Friday, July 6, 2012

Vermont Loses Lawsuit Against NRC about Water Quality Permit

The Intervenors (and Vermont) Sue the NRC and Lose

The New England Coalition (NEC) is an intervenor that has fought Vermont Yankee since before the plant opened.  About a year ago, NEC brought a lawsuit against the NRC.  NEC claimed  that the NRC should not have granted Vermont Yankee a license extension because the plant did not have an up-to-date water quality permit issued by the state. They claimed that Vermont Yankee's NRC license was invalid, and had to be rescinded.

Late last month, NEC lost the lawsuit.  The U.S Court of Appeals in Washington D.C. ruled against NEC and for the NRC.  You can read the ruling here.

Liz Miller
DPS Commissioner
Oops!  Did I say NEC lost the suit?  What I meant was that the Vermont Department of Public Service  (DPS) and NEC lost the suit, because Vermont joined the suit.  DPS joined the suit big-time.  Liz Miller, the DPS Commissioner, argued the case before the Court.

The State's Case and My Opinion

I found the state's case quite odd. I wrote an blog post last year -- A State of Confusion: The Suit about the Water Quality Permit.  As I said at the time: the state is the one that issues water quality permits.  If the plant's water quality permit was not up to the state's requirements, the state should have insisted that the plant do something about this.  Instead, the state sued the NRC, saying the NRC should not have issued the license extension.

In other words, Vermont claimed that Vermont hadn't cared about the water quality permit status, but the NRC should have cared.  My guess was this argument wouldn't convince a court.

It didn't.

The Court's Opinion

The court ruling was related to what I had expected, but different.  The appeals court ruled that the state had an obligation to bring up this contention before the NRC during the hearing, not wait until the license was granted and come in with an "oh, by the way" lawsuit.  To quote the ruling:

“.. petitioners here were required under agency regulations to afford the full Commission an opportunity to pass on the section 401 issue before seeking judicial review.
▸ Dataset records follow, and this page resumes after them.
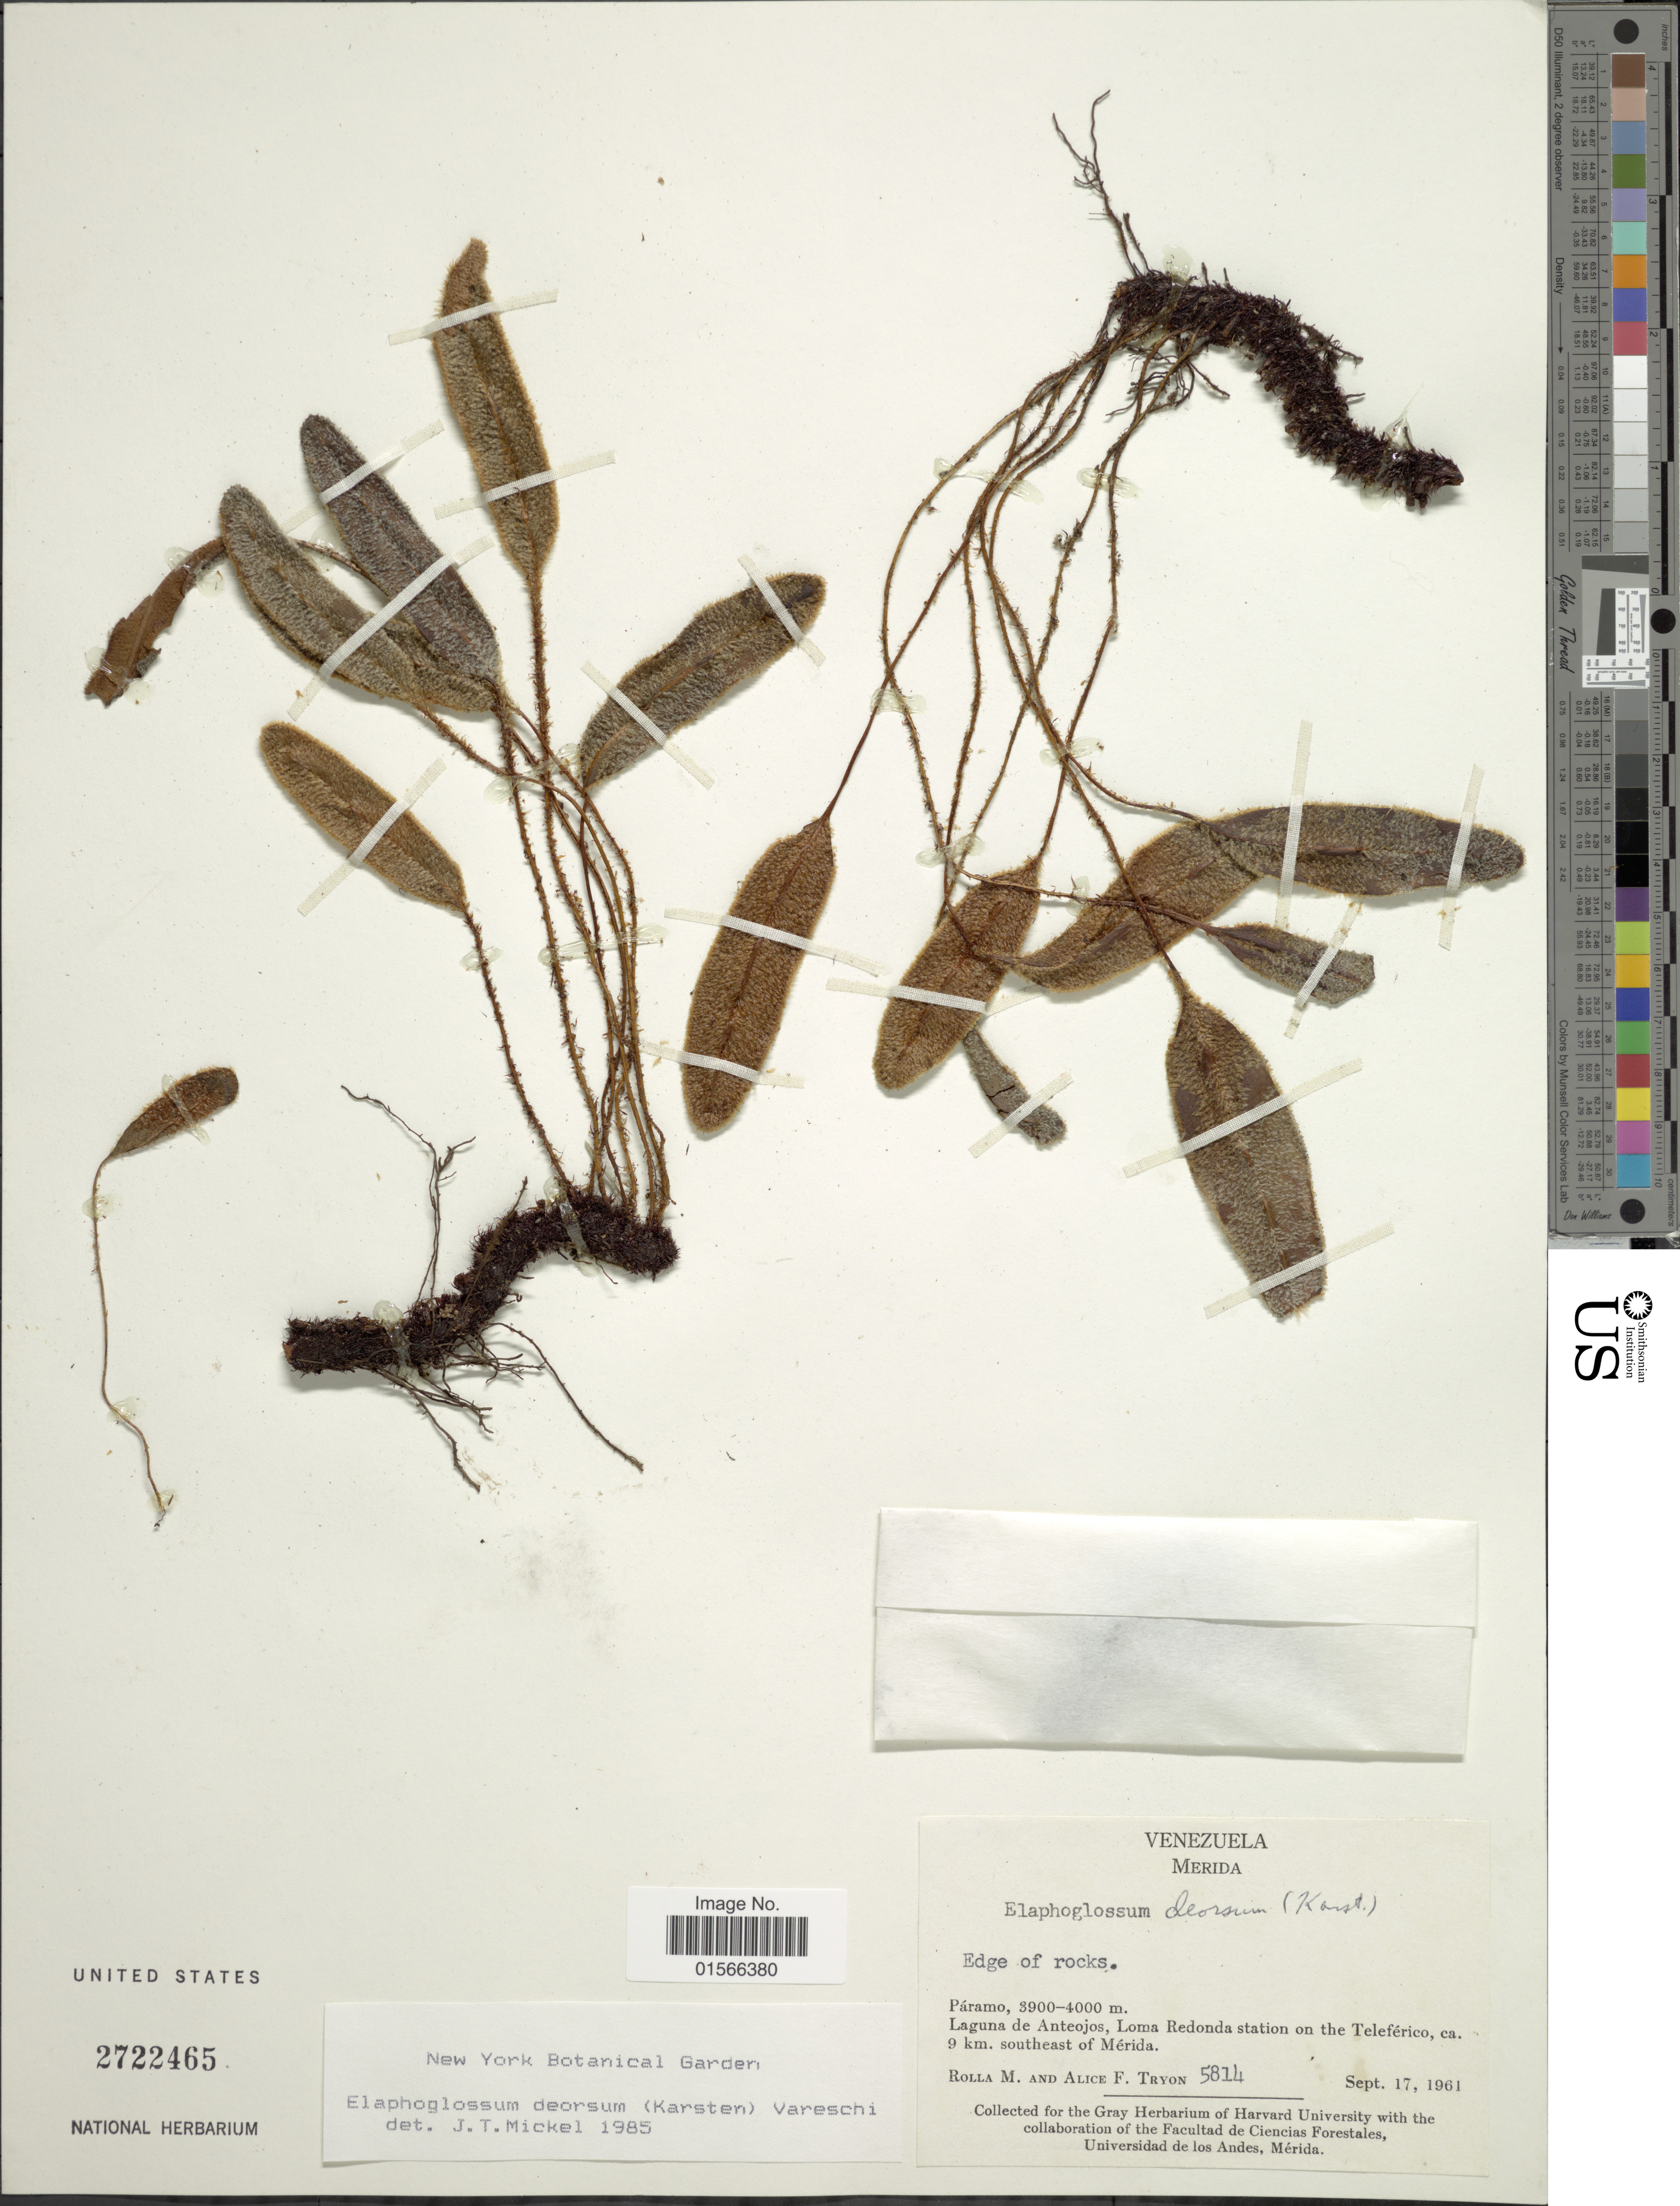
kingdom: Plantae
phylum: Tracheophyta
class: Polypodiopsida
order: Polypodiales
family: Dryopteridaceae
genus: Elaphoglossum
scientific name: Elaphoglossum deorsum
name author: (H. Karst.) Vareschi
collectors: R. M. Tryon & A. F. Tryon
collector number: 5814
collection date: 1961-09-17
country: Venezuela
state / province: Mérida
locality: Páramo, Laguna de Anteojos, Loma Redonda station on the Teleférico, ca. 9 km southeast of Mérida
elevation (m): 3900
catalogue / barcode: US 2722465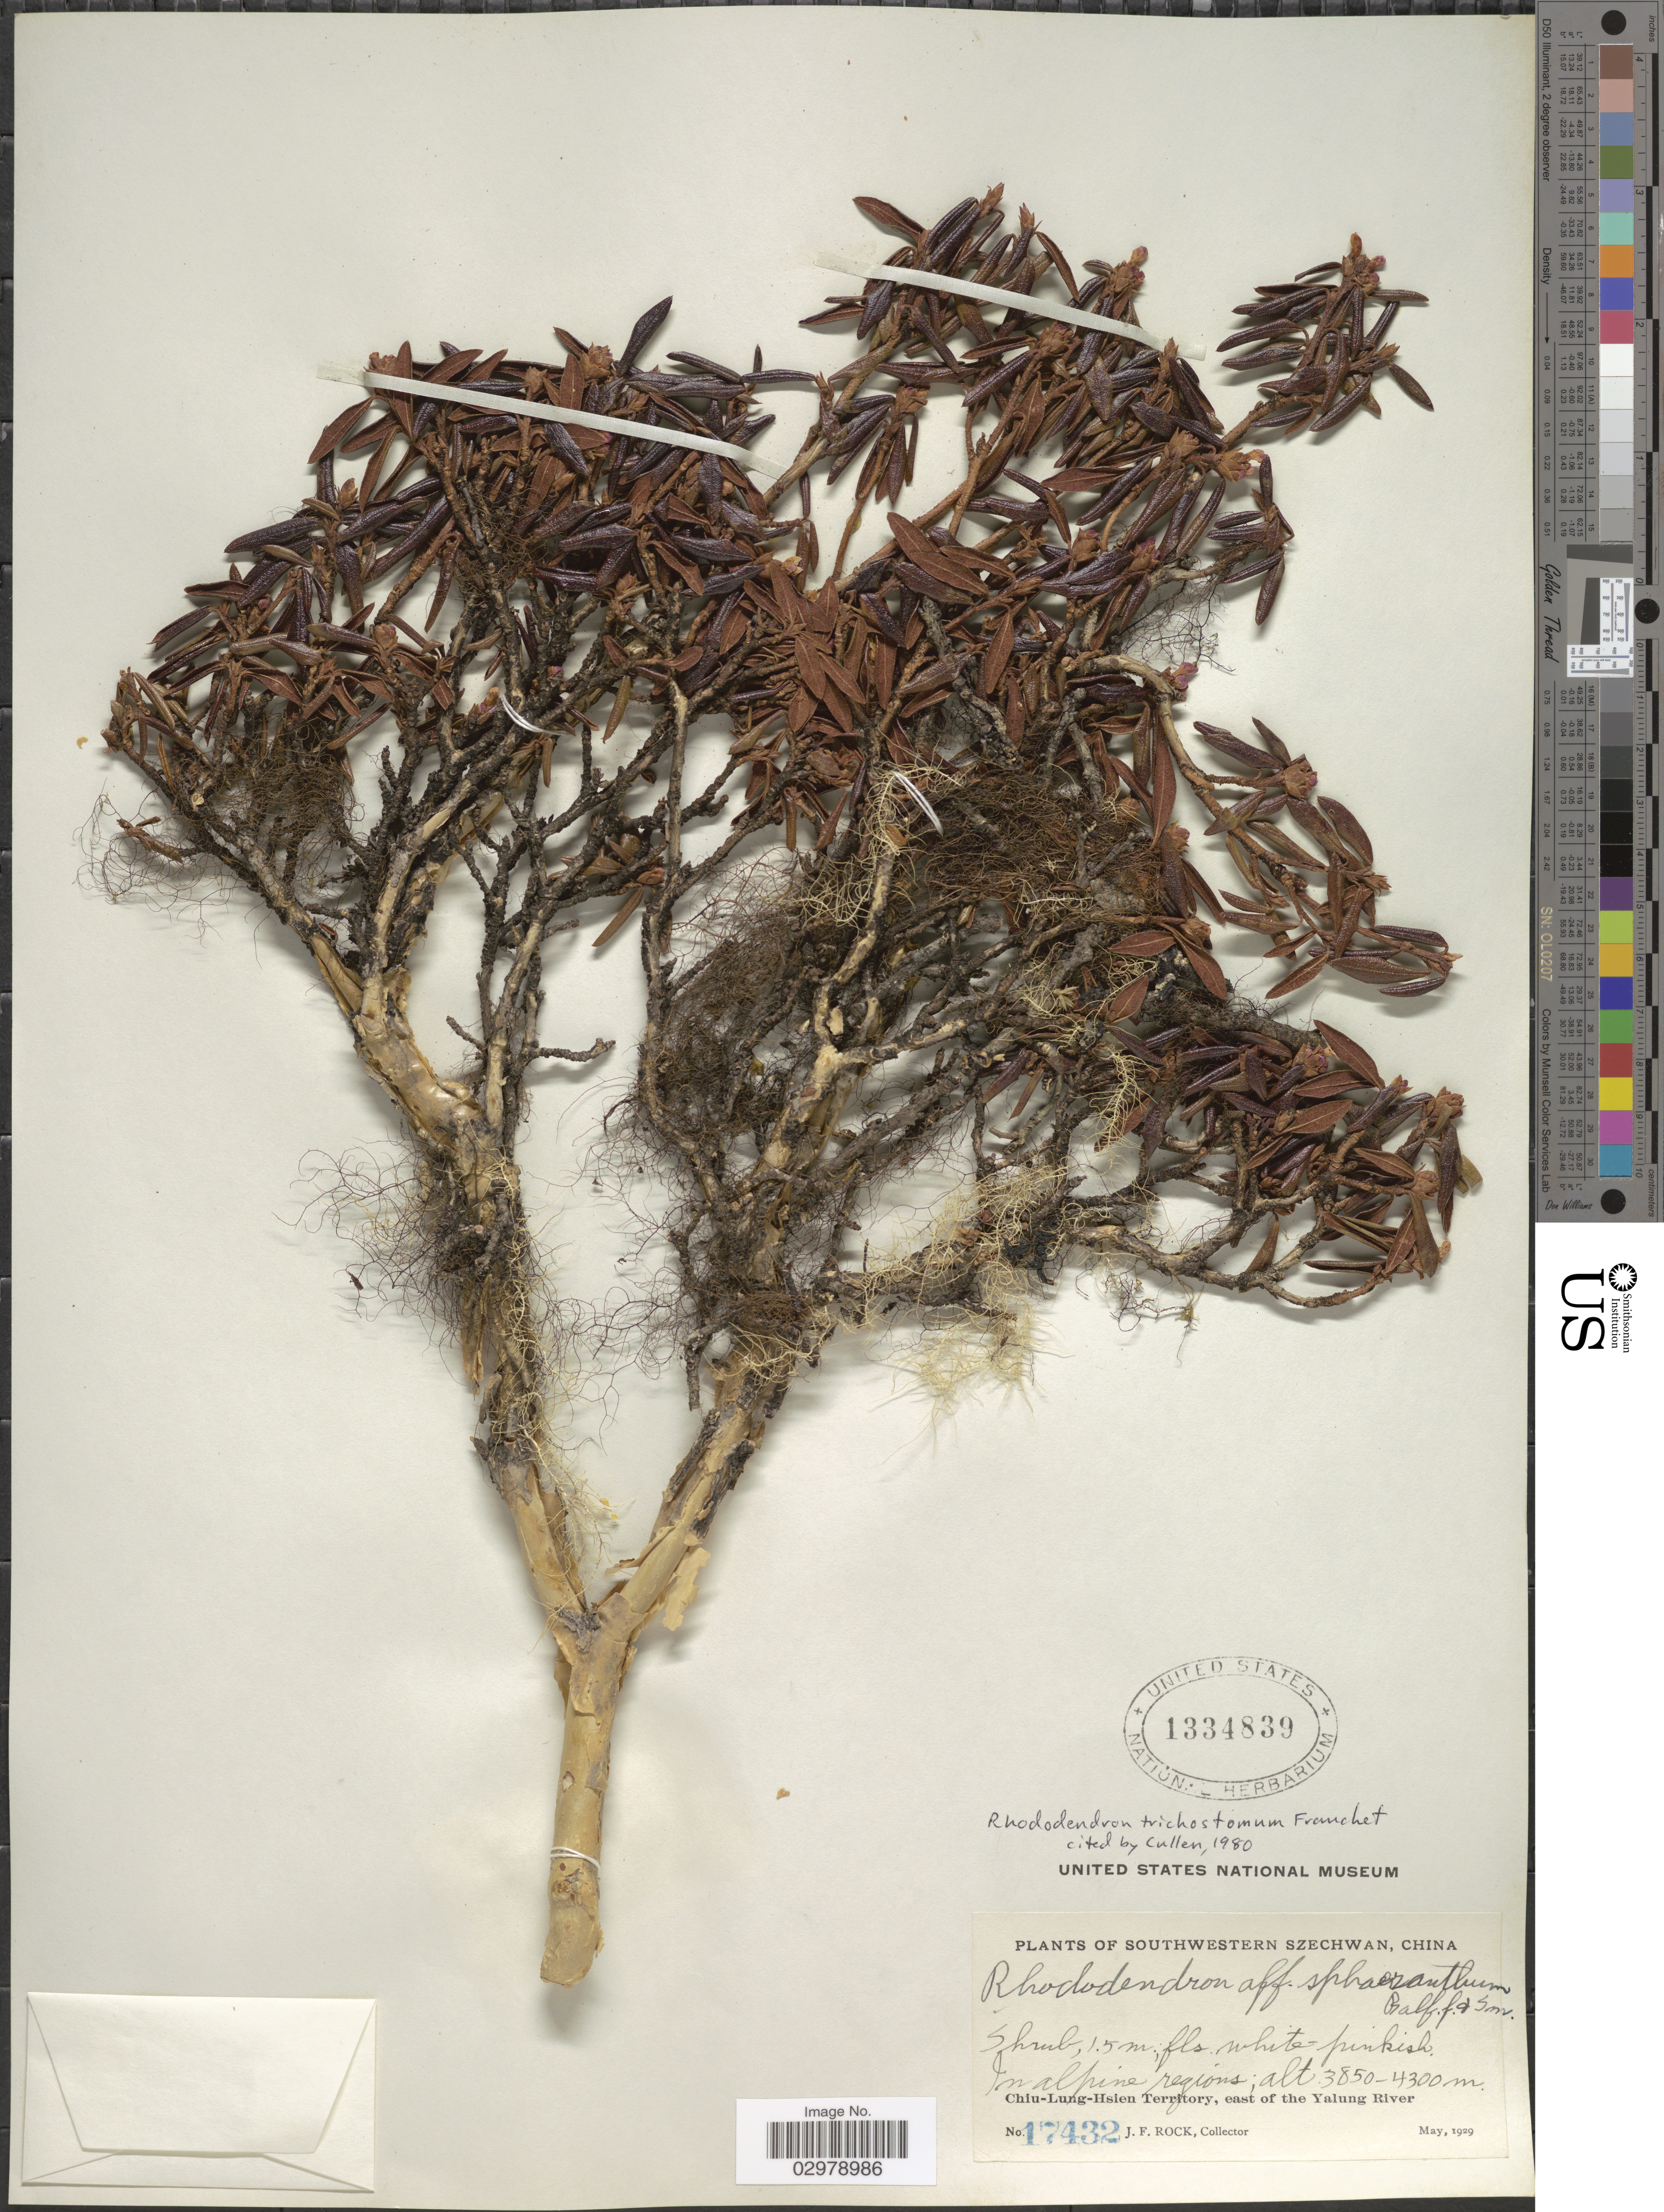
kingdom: Plantae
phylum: Tracheophyta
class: Magnoliopsida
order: Ericales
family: Ericaceae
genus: Rhododendron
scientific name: Rhododendron trichostomum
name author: Franch.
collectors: J. Rock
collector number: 17432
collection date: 1929-05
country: China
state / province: Sichuan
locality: Southwestern Szechwan. In alpine region. Chiu-Lung Hsien Territory, east of the Yalung River.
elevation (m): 3850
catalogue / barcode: US 1334839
And they had repeated opportunities to do so...[they] sat silent for two and one-half years thereafter, raising their... objection only after the Commission issued the license renewal in March 2011.”

The Opponents' Opinions

Many of the opponents cried bitter tears that the NRC had escaped on a procedural technicality.

According to VPR, a NEC spokesman, Chris Killen, said: "The New England Coalition, and all Vermonters, have now been deprived of the right that was guaranteed to them by Congress, to have a say in how this plant affects clean water." According to the same article, Shumlin's spokesman  John Being said "We're disappointed that the court declined to address our substantive water quality argument and instead ruled, based upon kind of a technical issue, a procedural issue,"

Pat Parentau
Vermont Law School
However, in the same VPR article, Pat Parentau of Vermont Law School said the court ruled on a fundamental point of administrative law.

"Where there's a clear process to raise an issue, before the commission - that‘s the key - before the commission itself - that you can't miss that opportunity and expect the circuit court to hear your argument," he said.

Pat Parentau would like to see Vermont Yankee shut down, but he knows this ruling was not procedural nit-picking.

The Next Step

Of course, Vermont claims it is considering an appeal to the Supreme Court.  Vermont always wants to take it all the way to the Supreme Court. (Take It To the Limit.)  However, most people admit that this ruling is the final ruling. The Supreme Court won't hear the case. The Supreme Court rarely reviews rulings that are made on the basis of administrative law.  So the next step is---this ruling will stand.

It's funny how often Vermont gets tripped up by the Constitution or by customary administrative law requirements, or other stuff like that. It's almost as if our administration doesn't think things through. (sarcasm alert)

Oh By The Way

Let's talk "substantive issues" here for a moment.

First issue.  Vermont Water Quality Reviews are On-Going: The Agency of Natural Resources (ANR)  has been working on a water quality permit with Vermont Yankee since 2006.  To quote a Brattleboro Reformer article on the lawsuit: ANR is still in the process of determining whether Yankee should receive a permit to discharge non-radioactive cooling water -- at up to 100 degrees -- into the Connecticut River. That process has been going on since 2006 and is not expected to be resolved anytime too soon.  In other words, what the heck was this Vermont lawsuit about?

Second issue. Why Is the Department of Public Service doing this?  The Department of Public Service is supposed to be protecting the rate-payer in hearings before the Public Service Board, not running down to Washington to join intervenor lawsuits.  However, as I said in my blog post: Gaz Metro Deal Goes Forward. Ratepayers Stiffed. the DPS is not defending the ratepayer.  The DPS is just another one of the ducks that Governor Shumlin gets in order.